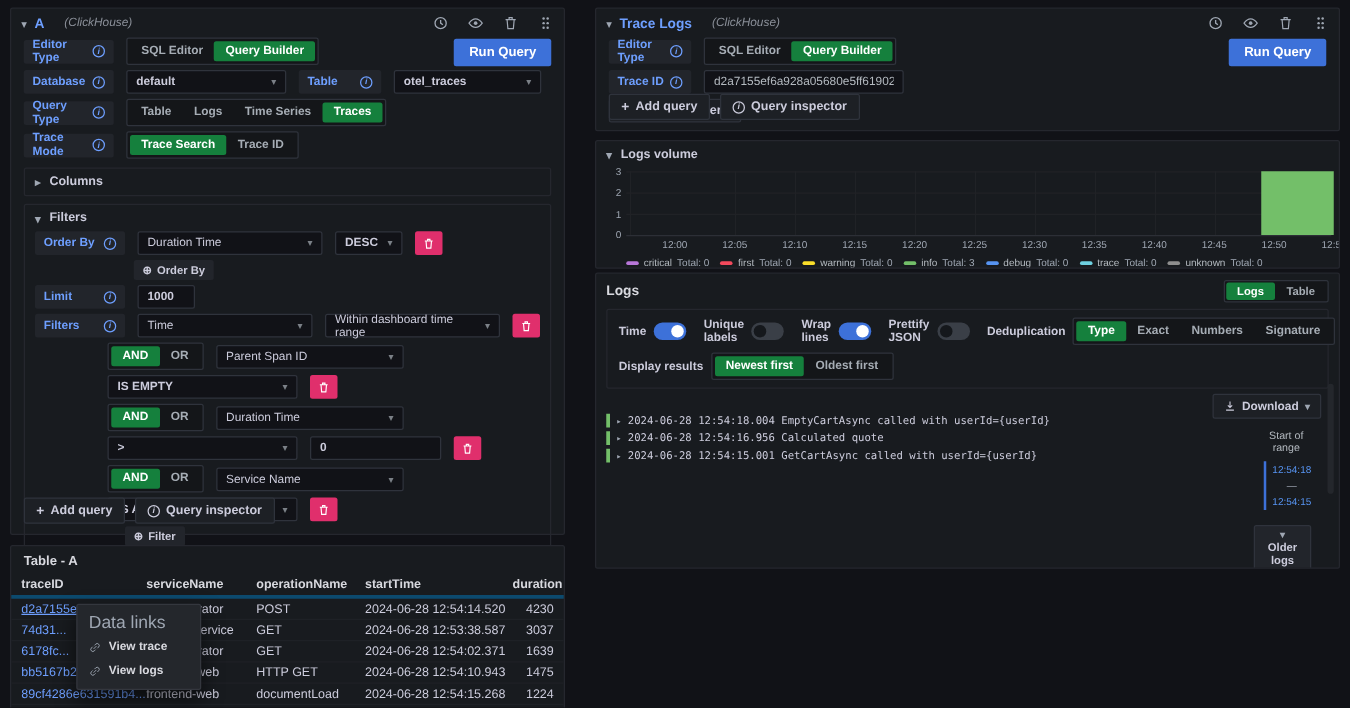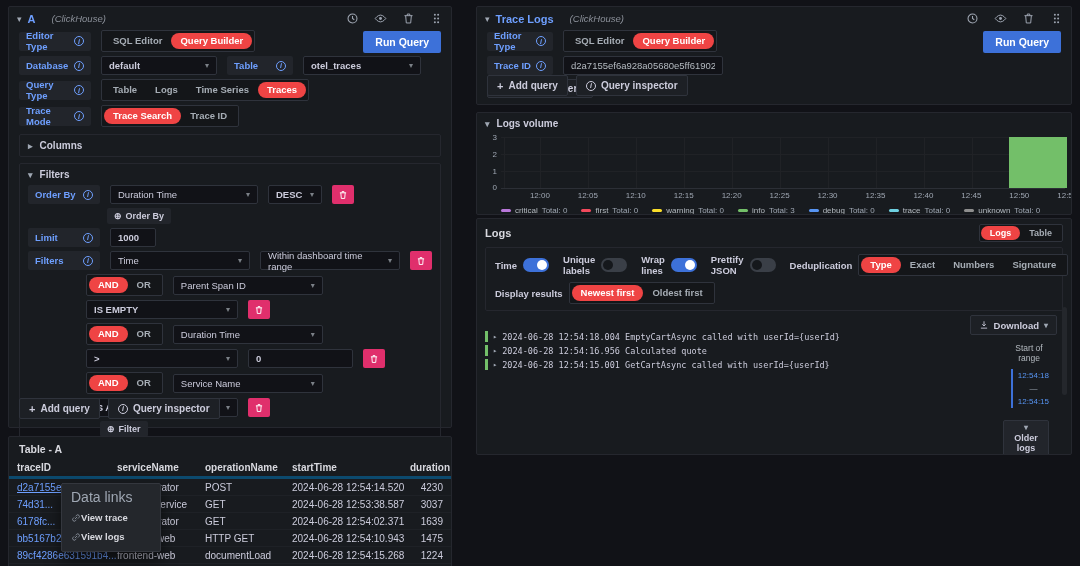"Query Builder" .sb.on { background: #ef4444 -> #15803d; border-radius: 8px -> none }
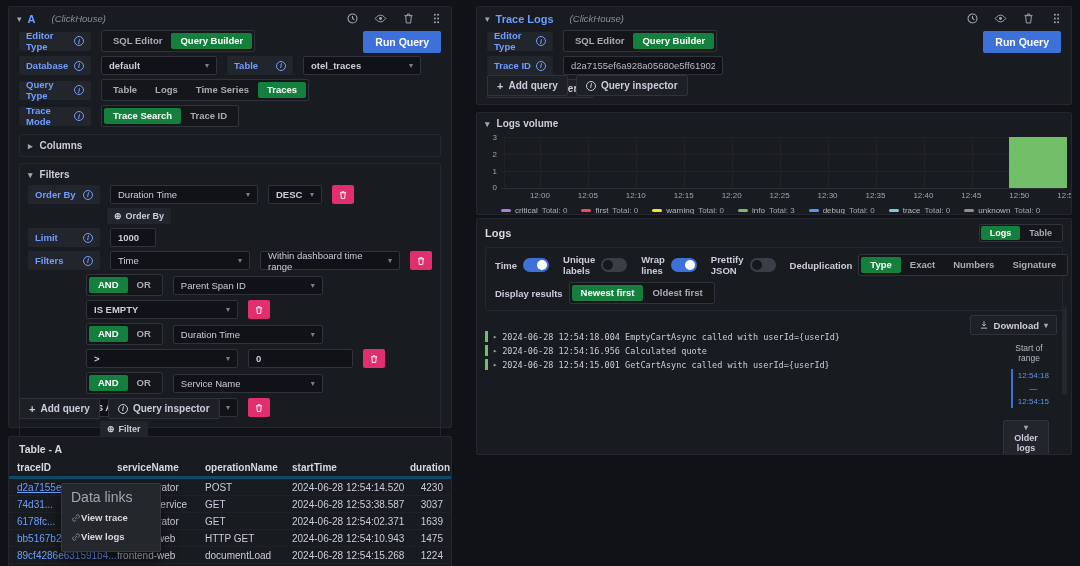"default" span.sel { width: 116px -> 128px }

#####

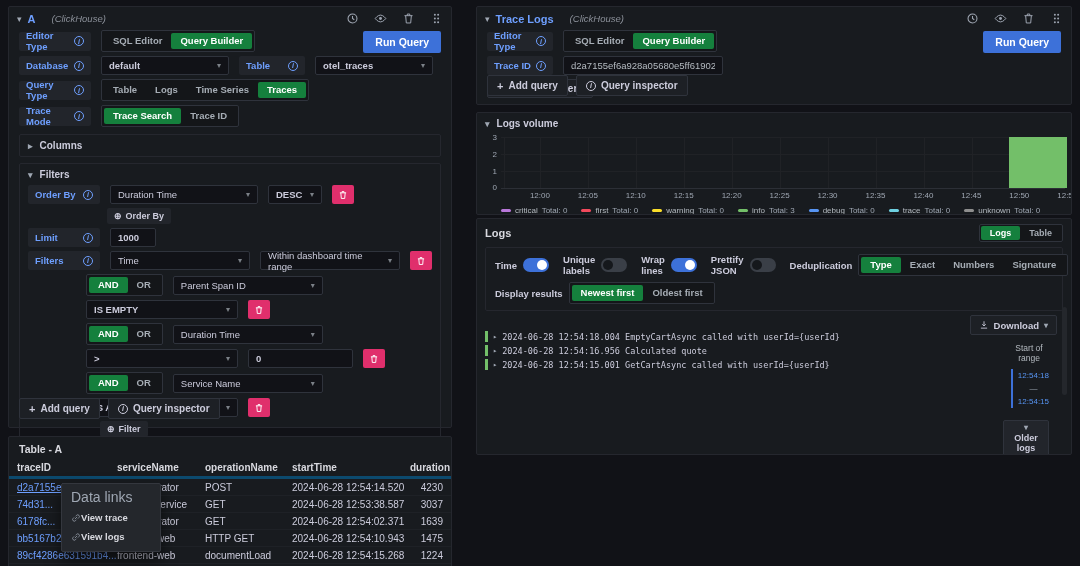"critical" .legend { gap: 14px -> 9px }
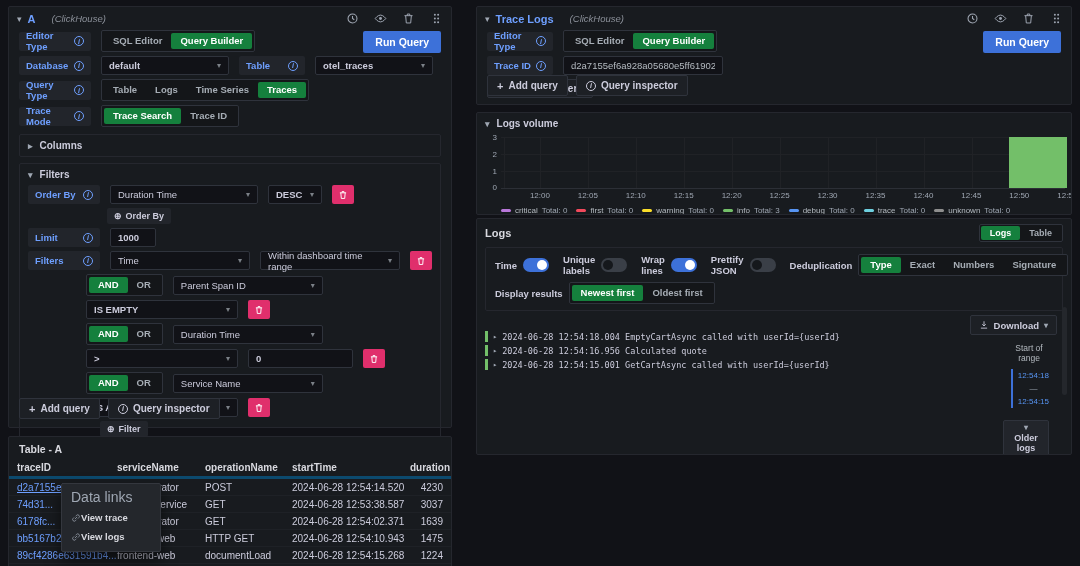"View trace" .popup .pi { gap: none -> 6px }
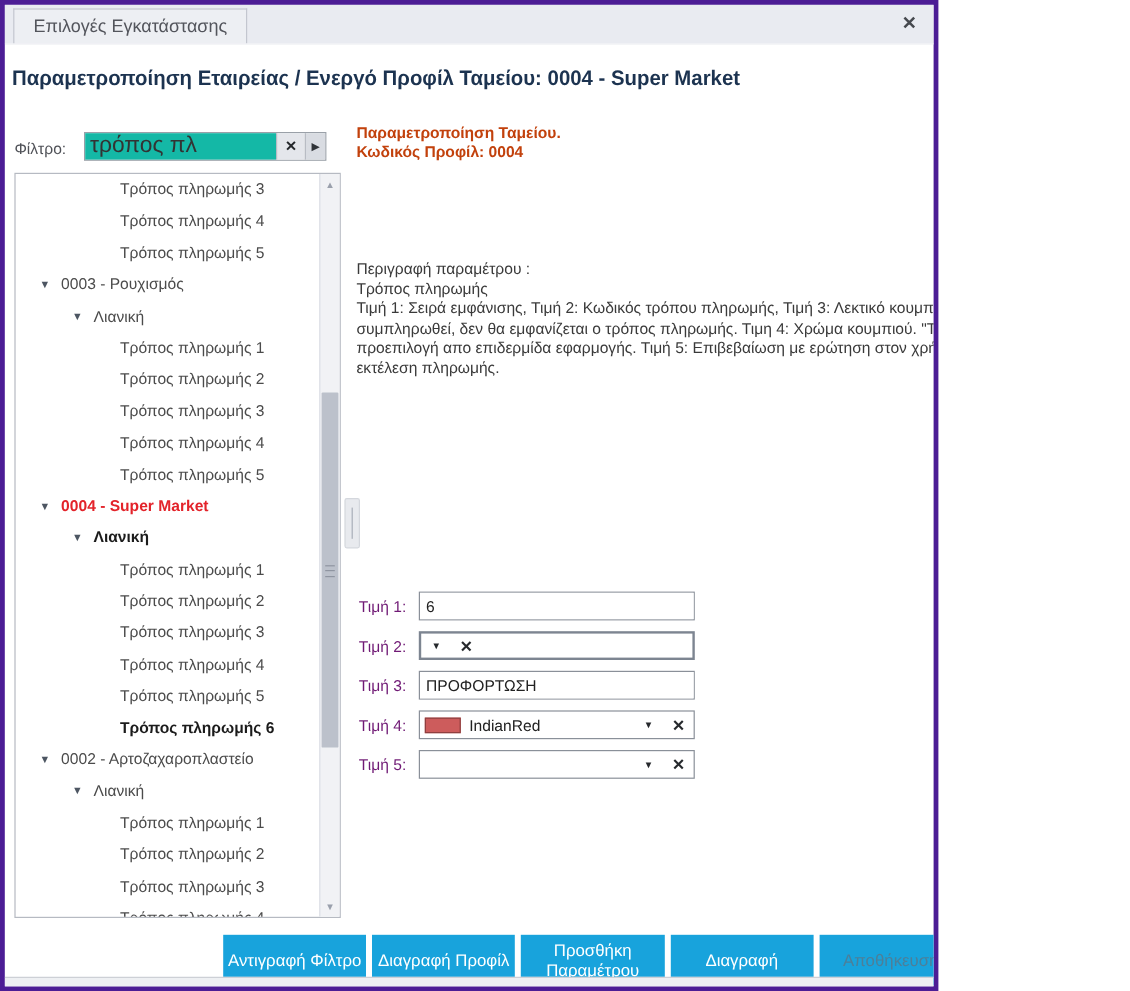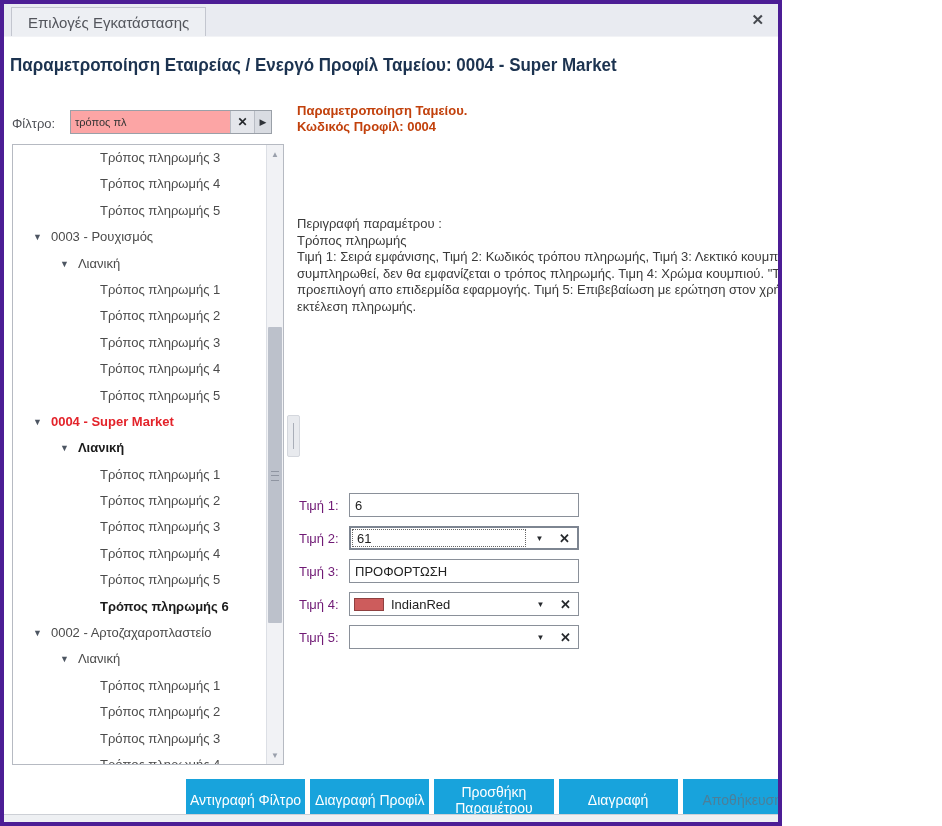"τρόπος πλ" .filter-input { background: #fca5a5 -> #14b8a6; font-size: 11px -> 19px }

#####

**HOW TO COMPLETE THIS TASK**.
To complete this exercise, transcribe exactly the lines above from the one that holds "background: #ef4444 ->" through the one that holds "width: 116px ->". Pictures stay out.

**EXERCISE SOLUTION**.
"Query Builder" .sb.on { background: #ef4444 -> #15803d; border-radius: 8px -> none }
"default" span.sel { width: 116px -> 128px }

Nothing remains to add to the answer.